GitHub Actions

GitHub Actions Core Concepts

Timeout for Jobs and Steps

In this guide, you’ll learn how to use the timeout-minutes option in GitHub Actions to prevent jobs or steps from running indefinitely. By setting timeouts, you safeguard your CI/CD pipelines from unexpected delays and control your billable minutes.

Why Enforce Timeouts?

  • Prevent runaway workflows that consume unnecessary resources
  • Control billing by limiting how long jobs or steps can execute
  • Fail fast when something goes wrong (e.g., infinite loops or stalled processes)

Note

By default, GitHub Actions will cancel any workflow that runs longer than 360 minutes (6 hours). Configuring timeout-minutes at a finer granularity helps you catch issues earlier.

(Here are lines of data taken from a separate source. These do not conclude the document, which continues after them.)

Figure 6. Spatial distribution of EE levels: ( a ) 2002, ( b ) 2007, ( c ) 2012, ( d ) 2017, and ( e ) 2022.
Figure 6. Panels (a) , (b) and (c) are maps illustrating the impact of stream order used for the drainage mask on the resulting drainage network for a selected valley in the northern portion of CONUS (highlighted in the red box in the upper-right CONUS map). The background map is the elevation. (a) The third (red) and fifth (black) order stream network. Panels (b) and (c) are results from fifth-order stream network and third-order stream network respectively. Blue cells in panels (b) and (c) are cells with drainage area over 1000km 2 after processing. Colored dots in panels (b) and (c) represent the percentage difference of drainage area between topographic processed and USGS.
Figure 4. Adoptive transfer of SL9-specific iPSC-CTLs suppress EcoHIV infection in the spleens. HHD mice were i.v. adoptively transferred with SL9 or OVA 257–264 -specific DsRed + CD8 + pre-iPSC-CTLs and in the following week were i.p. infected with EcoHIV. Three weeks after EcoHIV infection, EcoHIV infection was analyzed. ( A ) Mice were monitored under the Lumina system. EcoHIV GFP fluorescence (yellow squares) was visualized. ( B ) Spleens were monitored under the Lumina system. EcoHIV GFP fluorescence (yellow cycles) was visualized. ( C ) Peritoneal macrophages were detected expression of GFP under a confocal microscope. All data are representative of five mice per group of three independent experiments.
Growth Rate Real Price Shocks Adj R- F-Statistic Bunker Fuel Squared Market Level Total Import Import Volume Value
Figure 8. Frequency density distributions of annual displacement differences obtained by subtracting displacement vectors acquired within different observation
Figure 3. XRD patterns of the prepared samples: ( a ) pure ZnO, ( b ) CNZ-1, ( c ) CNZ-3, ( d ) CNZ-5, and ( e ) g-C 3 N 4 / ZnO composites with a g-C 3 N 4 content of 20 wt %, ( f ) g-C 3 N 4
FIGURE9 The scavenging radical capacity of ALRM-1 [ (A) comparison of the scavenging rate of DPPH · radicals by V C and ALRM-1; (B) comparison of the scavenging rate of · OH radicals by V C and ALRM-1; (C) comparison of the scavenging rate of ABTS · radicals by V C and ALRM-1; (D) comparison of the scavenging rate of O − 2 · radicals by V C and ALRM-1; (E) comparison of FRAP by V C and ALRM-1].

The Problem: Unbounded Workflow Runs

Imagine you accidentally set a sleep duration too high:

# .github/workflows/deploy.yml
on: workflow_dispatch

env:
  CONTAINER_REGISTRY: docker.io
  IMAGE_NAME: github-actions-nginx

jobs:
  docker:
    # ...
  deploy:
    needs: docker
    concurrency:
      group: production-deployment
      cancel-in-progress: false
    runs-on: ubuntu-latest
    steps:
      - name: Docker Run
        run: |
          echo docker run -d -p 8080:80 \
            $CONTAINER_REGISTRY/${{ vars.DOCKER_USERNAME }}/${{ IMAGE_NAME }}:latest
          sleep 6000s   # ❌ Intended 600s but used 6000s

If this runs unchecked, the job hangs for nearly 1 hour and 40 minutes, burning through your minutes until the default 6-hour limit is reached.


Adding a Timeout

You can apply timeout-minutes at two levels:

ScopeApplies ToSyntax LocationUse Case
Step-LevelA single run or actionWithin a steps:Limit a long-running command or action
Job-LevelAll steps in a jobWithin the job:Enforce a total time budget per job

Step-Level Timeout

Limit just the problematic step to, for example, 1 minute:

jobs:
  deploy:
    needs: docker
    runs-on: ubuntu-latest
    steps:
      - name: Docker Run
        timeout-minutes: 1
        run: |
          echo docker run -d -p 8080:80 \
            $CONTAINER_REGISTRY/${{ vars.DOCKER_USERNAME }}/${{ IMAGE_NAME }}:latest
          sleep 6000s

If the Docker Run step exceeds 1 minute, it is automatically canceled and the job fails.

Job-Level Timeout

Apply a timeout for the entire job — all steps must finish before the deadline:

jobs:
  deploy:
    needs: docker
    runs-on: ubuntu-latest
    timeout-minutes: 5
    steps:
      - name: Setup Environment
        run: echo "Setting up environment"
      - name: Docker Run
        run: |
          echo docker run -d -p 8080:80 \
            $CONTAINER_REGISTRY/${{ vars.DOCKER_USERNAME }}/${{ IMAGE_NAME }}:latest
          sleep 6000s

Here, if any step in deploy takes longer than 5 minutes in total, the workflow stops.

Warning

Setting overly aggressive timeouts may cause legitimate tasks to fail. Choose values that balance reliability and cost control.


Demo and Logs

After committing your changes, trigger the workflow manually. You’ll see:

docker run -d -p 8080:80 \
  $CONTAINER_REGISTRY/siddharth67/$IMAGE_NAME:latest
# -> docker run -d -p 8080:80 \
#    docker.io/siddharth67/github-actions-nginx:latest
Error: The action has timed out.

In the GitHub Actions UI, an annotation appears:

The action has timed out.

Logs show the step ran for roughly 1 minute and then terminated at the timeout-minutes threshold.


Best Practices

  • Use step-level timeouts for known long-running commands.
  • Apply job-level timeouts to guard entire workflows.
  • Monitor execution times and adjust timeout-minutes as your builds evolve.